Am I like Hezekiah and Eli who could have pressed in, but stopped seeking, and cloaked their unrepentant apathy in spiritual-sounding words? Or do I own my own part in things, and then see past myself to grieve, strive, work, and seek for others?

Or, I guess another way to look at it is, am I really trying to pursue God’s heart and perspective on things, or is my desire to “please God” more motivated by hoping he’s happy enough with me to make things go well for me? I think the answer to that question will largely determine where I’m willing to stop and resign.


6 thoughts on “Is the word of the Lord always good?”
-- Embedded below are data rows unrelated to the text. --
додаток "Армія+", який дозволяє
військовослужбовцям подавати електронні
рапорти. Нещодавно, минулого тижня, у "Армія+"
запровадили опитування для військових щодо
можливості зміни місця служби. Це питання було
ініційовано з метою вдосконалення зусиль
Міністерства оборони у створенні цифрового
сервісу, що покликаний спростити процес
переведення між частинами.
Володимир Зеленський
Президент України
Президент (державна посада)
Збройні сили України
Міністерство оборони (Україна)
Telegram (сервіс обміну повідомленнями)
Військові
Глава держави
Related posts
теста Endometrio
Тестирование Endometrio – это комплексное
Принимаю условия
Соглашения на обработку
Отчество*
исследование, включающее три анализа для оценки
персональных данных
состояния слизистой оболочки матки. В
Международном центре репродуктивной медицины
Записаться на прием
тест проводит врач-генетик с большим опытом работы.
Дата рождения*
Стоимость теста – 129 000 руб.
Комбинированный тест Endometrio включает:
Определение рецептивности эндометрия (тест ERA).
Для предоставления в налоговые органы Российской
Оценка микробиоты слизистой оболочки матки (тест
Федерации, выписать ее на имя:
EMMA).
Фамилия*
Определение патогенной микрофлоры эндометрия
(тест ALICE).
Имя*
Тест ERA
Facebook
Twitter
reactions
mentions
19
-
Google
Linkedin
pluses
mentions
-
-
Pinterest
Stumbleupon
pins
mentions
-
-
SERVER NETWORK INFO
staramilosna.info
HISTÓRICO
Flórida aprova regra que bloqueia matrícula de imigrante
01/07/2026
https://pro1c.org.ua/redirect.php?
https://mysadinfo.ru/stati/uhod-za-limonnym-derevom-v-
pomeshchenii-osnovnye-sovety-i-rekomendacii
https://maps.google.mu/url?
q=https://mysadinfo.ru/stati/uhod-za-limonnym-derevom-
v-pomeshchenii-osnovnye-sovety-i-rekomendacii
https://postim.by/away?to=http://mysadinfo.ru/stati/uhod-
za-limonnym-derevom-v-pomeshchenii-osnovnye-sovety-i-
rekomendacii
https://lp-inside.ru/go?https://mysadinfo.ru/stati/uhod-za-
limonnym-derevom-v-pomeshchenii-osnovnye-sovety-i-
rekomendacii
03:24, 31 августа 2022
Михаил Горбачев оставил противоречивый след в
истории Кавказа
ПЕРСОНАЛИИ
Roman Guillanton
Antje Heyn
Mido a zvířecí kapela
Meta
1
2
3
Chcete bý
  1. Thanks Crystal. Insightful as always. I like the idea of asking what if Hezekiah or Eli had ‘chosen to repent, reach out, and plead with God…’
    What is difficult to grasp, I think, is that prayer doesn’t make sense. It is foolishness. If God is God, how can our pathetic pleading make him change his mind? Yet, that is exactly how he has chosen to work in this world. We can’t make sense of that; we must simply put our passions and heart-felt concerns to work in prayer and passionate intercession. In other words, I have to keep telling myself, don’t try to understand prayer — just pray!
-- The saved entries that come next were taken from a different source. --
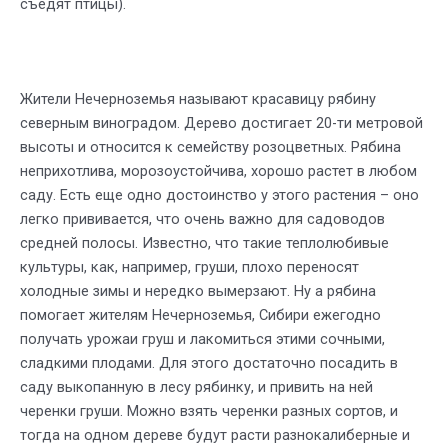
съедят птицы).
Жители Нечерноземья называют красавицу рябину
северным виноградом. Дерево достигает 20-ти метровой
высоты и относится к семейству розоцветных. Рябина
неприхотлива, морозоустойчива, хорошо растет в любом
саду. Есть еще одно достоинство у этого растения – оно
легко прививается, что очень важно для садоводов
средней полосы. Известно, что такие теплолюбивые
культуры, как, например, груши, плохо переносят
холодные зимы и нередко вымерзают. Ну а рябина
помогает жителям Нечерноземья, Сибири ежегодно
получать урожаи груш и лакомиться этими сочными,
сладкими плодами. Для этого достаточно посадить в
саду выкопанную в лесу рябинку, и привить на ней
черенки груши. Можно взять черенки разных сортов, и
тогда на одном дереве будут расти разнокалиберные и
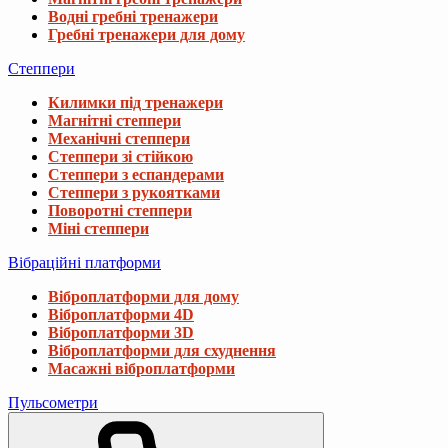
Водні гребні тренажери
Гребні тренажери для дому
Степпери
Килимки під тренажери
Магнітні степпери
Механічні степпери
Степпери зі стійкою
Степпери з еспандерами
Степпери з рукоятками
Поворотні степпери
Міні степпери
Вібраційні платформи
Віброплатформи для дому
Віброплатформи 4D
Віброплатформи 3D
Віброплатформи для схуднення
Масажні віброплатформи
Пульсометри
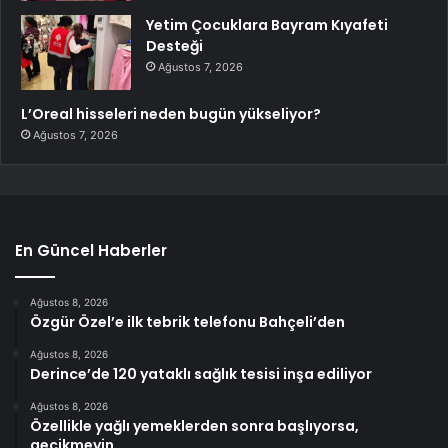
Yetim Çocuklara Bayram Kıyafeti
Desteği
Ağustos 7, 2026
L’Oreal hisseleri neden bugün yükseliyor?
Ağustos 7, 2026
En Güncel Haberler
Ağustos 8, 2026
Özgür Özel’e ilk tebrik telefonu Bahçeli’den
Ağustos 8, 2026
Derince’de 120 yataklı sağlık tesisi inşa ediliyor
Ağustos 8, 2026
Özellikle yağlı yemeklerden sonra başlıyorsa,
gecikmeyin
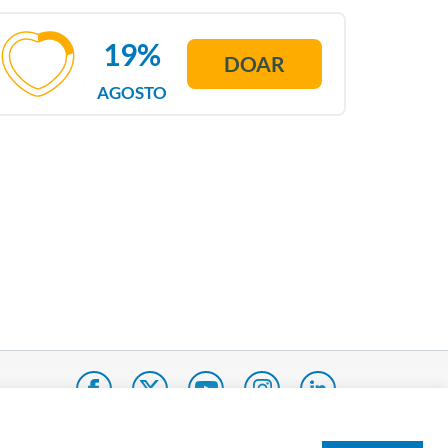
19%
DOAR
AGOSTO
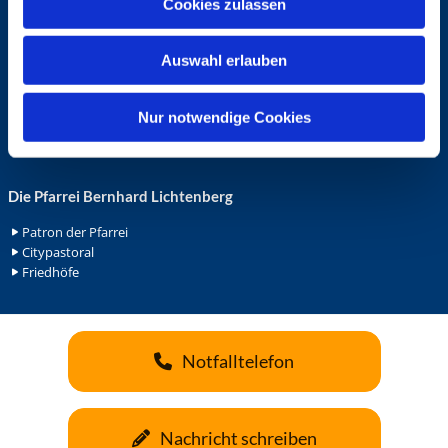
Cookies zulassen
s
Ehrenamt in der Pfarrei
w
Gemeindediakonat
Auswahl erlauben
a
Gottesdienstbeauftrage
Küsterdienst
h
Lektoren
l
Nur notwendige Cookies
Minis in St. Bonifatius
Minis in Herz Jesu
Die Pfarrei Bernhard Lichtenberg
Patron der Pfarrei
Citypastoral
Friedhöfe
Notfalltelefon
Nachricht schreiben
    1. It certainly is amazing that God gives us the opportunity to move his heart through prayer…no matter how one looks at it. It does make sense to me, though, if God has a multitude of good and right ways to accomplish his will in the world, and chooses to interact with us relationally, that he will respond to us as we choose to walk and partner with him. (Or respond to us as we choose not to, but I’d rather try to stay off that side of the coin.)

  2. I wonder how David looks, when he fasted and mourned in repentance when Nathan called him on the carpet, then moved on after the baby died . . .

    1. Hi, Emily! Yes, it is certainly true that sometimes God says, “Nope, sorry, this is the way it needs to be.” And when God speaks with indisputable finality, we need to be willing to yield and move on in submission. But I’m coming at it more from the angle of what our motive for seeking (or not seeking really is). I feel that this can become evident in where we’re motivated to stick it out and plead, and where we’re willing to accept a thing as “the will of the Lord”. For instance, if we were facing financial ruin, I’m pretty sure I would pray fervently and not assume it was just God’s will for us to go through the possibly avoidable difficulty. And that’s great as far as it goes. However, the frequency and degree that I pray for my president and my country is seriously lacking. It doesn’t affect me as immediately, so I’m more willing to think that God is just giving us what we deserve as a nation, while taking a very sloth attitude about intercession. Maybe he is doing just that, but I certainly don’t know that he won’t respond to my prayers and do something amazing in our nation anyway. I find I’m much less likely to seriously seek God about things that will point a finger at my need to change in some way or step out of my comfort zone. Heaven help me if I conveniently choose in those times to tell myself what I’m really doing is trusting God or resigning myself to his will.